# Domande di studio
1. Indica se ciascuna affermazione è d'accordo con il brano sui port PC di PlayStation. Rispondi sì o no e cita le parole del brano che lo decidono.
(a) Nishino ha parlato in un'intervista a Famitsu.
(b) Sony annuncerà pubblicamente la decisione di tenere i giochi single-player sulle sue console.
(c) Marathon sarà disponibile anche su PC.
2. Rispondi in breve a queste domande sul brano dei port PC di PlayStation.
(a) Che ruolo ha Hermen Hulst?
(b) In quale forum Schreier ha riportato le parole di Hulst?
(c) Quale dicitura compare nelle campagne promozionali di Wolverine e God of War – Laufey?

# Brano di testo
--------------------------------------------------
Il dibattito sui port PC PlayStation torna al centro dell’attenzione dopo le recenti dichiarazioni di Hideaki Nishino, CEO di Sony Interactive Entertainment, che ha lasciato intuire una possibile apertura verso il mercato dei computer.
Dichiarazioni del CEO e speranze dei giocatori
In un’intervista accordata a Famitsu, Nishino ha affermato che “se rilasciare un titolo su PC può massimizzare l’esperienza di gioco, continueremo a considerare questa opzione”. Tale frase ha alimentato l’aspettativa che titoli attesi come Ghost of Yotei o Wolverine possano vedere una versione per personal computer.
Contrasto con le affermazioni degli insider
Il giornalista di settore Jason Schreier, noto per le sue inchieste su PlayStation, ha però smentito la versatilità suggerita dal CEO. Nel forum Reset Era ha riportato che Hermen Hulst, responsabile di PlayStation Studios, ha comunicato ai propri collaboratori che i giochi narrativi single-player resteranno esclusivi per le console Sony.
“Durante un townhall recente, Hulst ha spiegato che le uscite su PC si sono dimostrate poco redditizie e incoerenti, perciò vogliono mantenere l’IP legata alla piattaforma PlayStation”, ha commentato Schreier.

Strategia di esclusività versus giochi live‑service
Secondo le informazioni raccolte da Schreier, la decisione di limitare i titoli single-player al solo ecosistema PlayStation non sarà accompagnata da comunicati pubblici; la conferma arriva da staff interno. Al contempo, Sony prosegue con un approccio multi‑piattaforma per i giochi live‑service, come Marathon, che continueranno a essere disponibili anche su PC.
Il nuovo marchio “It Happens on PS5”
Un segnale tangibile della strategia di esclusività è il recente utilizzo della dicitura “It Happens on PS5” nelle campagne promozionali di titoli in arrivo, tra cui Wolverine e God of War – Laufey. Tale etichetta renda evidente l’intenzione di Sony di riservare queste esperienze al proprio hardware.
In sintesi, mentre le parole del CEO lasciano spazio a qualche speranza, le testimonianze interne indicano una direzione chiara: i futuri giochi narrativi di PlayStation rimarranno confinati alla console, con le eccezioni limitate ai progetti live‑service.
--------------------------------------------------
# Materiale fornito
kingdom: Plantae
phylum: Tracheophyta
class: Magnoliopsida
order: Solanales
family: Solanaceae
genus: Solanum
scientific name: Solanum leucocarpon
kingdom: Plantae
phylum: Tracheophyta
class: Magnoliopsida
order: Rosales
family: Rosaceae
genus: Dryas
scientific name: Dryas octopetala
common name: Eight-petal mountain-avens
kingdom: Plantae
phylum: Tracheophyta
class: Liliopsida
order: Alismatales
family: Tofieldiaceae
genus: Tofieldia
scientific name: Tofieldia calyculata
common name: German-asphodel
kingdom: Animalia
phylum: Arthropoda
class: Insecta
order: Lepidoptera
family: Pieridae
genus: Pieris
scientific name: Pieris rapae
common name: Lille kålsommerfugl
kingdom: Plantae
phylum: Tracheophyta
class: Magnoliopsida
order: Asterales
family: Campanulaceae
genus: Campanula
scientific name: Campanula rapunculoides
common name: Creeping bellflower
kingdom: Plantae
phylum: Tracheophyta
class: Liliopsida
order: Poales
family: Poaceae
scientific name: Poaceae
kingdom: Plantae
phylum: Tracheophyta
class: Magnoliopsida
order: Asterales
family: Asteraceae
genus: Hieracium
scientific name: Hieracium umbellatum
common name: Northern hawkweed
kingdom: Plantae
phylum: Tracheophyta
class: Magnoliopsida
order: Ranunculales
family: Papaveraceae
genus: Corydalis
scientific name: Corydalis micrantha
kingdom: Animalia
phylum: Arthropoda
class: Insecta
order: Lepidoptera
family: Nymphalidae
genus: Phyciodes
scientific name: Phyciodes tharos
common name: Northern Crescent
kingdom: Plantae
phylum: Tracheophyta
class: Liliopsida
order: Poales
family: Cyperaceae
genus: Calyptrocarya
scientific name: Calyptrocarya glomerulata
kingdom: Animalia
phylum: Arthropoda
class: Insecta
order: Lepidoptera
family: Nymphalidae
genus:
--------------------------------------------------
# Risposte numerate
1.
(a) Sì: "In un’intervista accordata a Famitsu"
(b) No: "non sarà accompagnata da comunicati pubblici"
(c) Sì: "come Marathon, che continueranno a essere disponibili anche su PC"

2.
(a) È responsabile di PlayStation Studios.
(b) Reset Era.
(c) "It Happens on PS5".